The KNIME GroupBy node is how the platform handles grouping.  Grouping data is a powerful technique that I use often in the data exploration phase of machine learning and modeling.


Almost every data set has variables that you can think of as categories.  Grouping based on those categories and then seeing what happens to the numerical variables gives you a great view into what things may drive your analysis.


KNIME GroupBy node


In KNIME, grouping is handled by the GroupBy node.  It is an incredibly powerful node that is capable of doing dozens of numerical transformations on the grouped data.  But first, you need to group your data.


Selecting the columns to group on is an easy click to move them from the left menu (excluded) to the right menu (included).  The tricky part is that there is no way to re-order the grouping columns inside the node.  The earlier column in your data will be the first column it is grouped by.  You need to re-order them beforehand with a column re-sorter node to get them in the order you want to sort by.


Getting the sum, percentage, mean, median, etc.


The easiest way to use the mathematical operations is through the manual aggregation tab.   Once you have picked which columns you want to group on (the categories), then you go to the manual aggregation tab and pick which columns you want to see the math done to.
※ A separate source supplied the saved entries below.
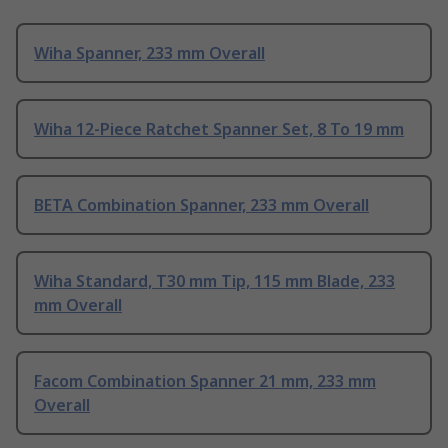
Wiha Spanner, 233 mm Overall
Wiha 12-Piece Ratchet Spanner Set, 8 To 19 mm
BETA Combination Spanner, 233 mm Overall
Wiha Standard, T30 mm Tip, 115 mm Blade, 233
mm Overall
Facom Combination Spanner 21 mm, 233 mm
Overall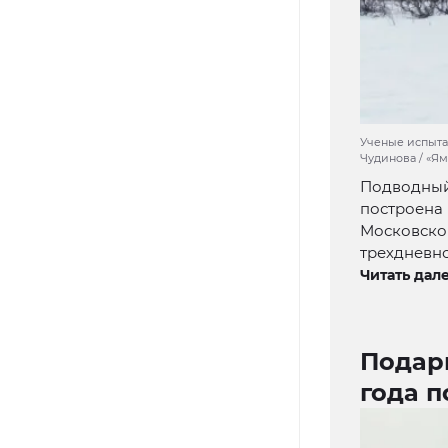
Ученые испыта
Чудинова / «Я
Подводный 
построена 
Московског
трехдневн
Читать дале
Подар
года п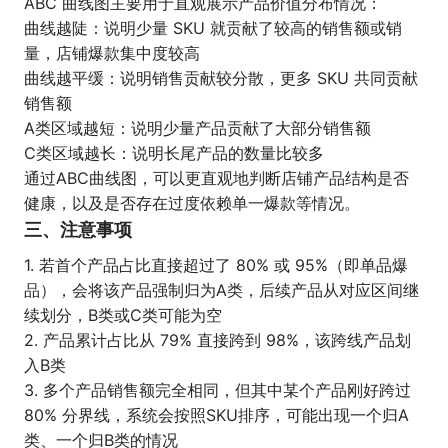
ABC 曲线图主要用于直观展示产品价值分布情况：
曲线越陡：说明少量 SKU 就贡献了较高的销售额或销
量，店铺爆款集中度较高
曲线越平缓：说明销售贡献较分散，更多 SKU 共同贡献
销售额
A类区域越短：说明少量产品贡献了大部分销售额
C类区域越长：说明长尾产品的数量比较多
通过ABC曲线图，可以更直观地判断店铺产品结构是否
健康，以及是否存在过度依赖单一爆款等情况。
三、注意事项
1. 若首个产品占比直接超过了 80% 或 95%（即单品爆
品），会将该产品强制归为A类，后续产品从对应区间继
续划分，B类或C类可能为空
2. 产品累计占比从 79% 直接跨到 98%，该跨线产品划
入B类
3. 多个产品销售额完全相同，但其中某个产品刚好跨过
80% 分界线，系统会按照SKU排序，可能出现一个归A
类、一个归B类的情况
Some of the most common and useful math operations are:




Percentage – % of the total for that column inside that category




I typically look at those to explore my data and understand what it looks like.  Sometimes that inspires me to dive further, and that is the essence of data exploration.




KNIME’s GroupBy is an amazingly powerful node that is easy to use.  It could be easier if they add the functionality to re-order the columns inside the GroupBy node, but we can work around that for now.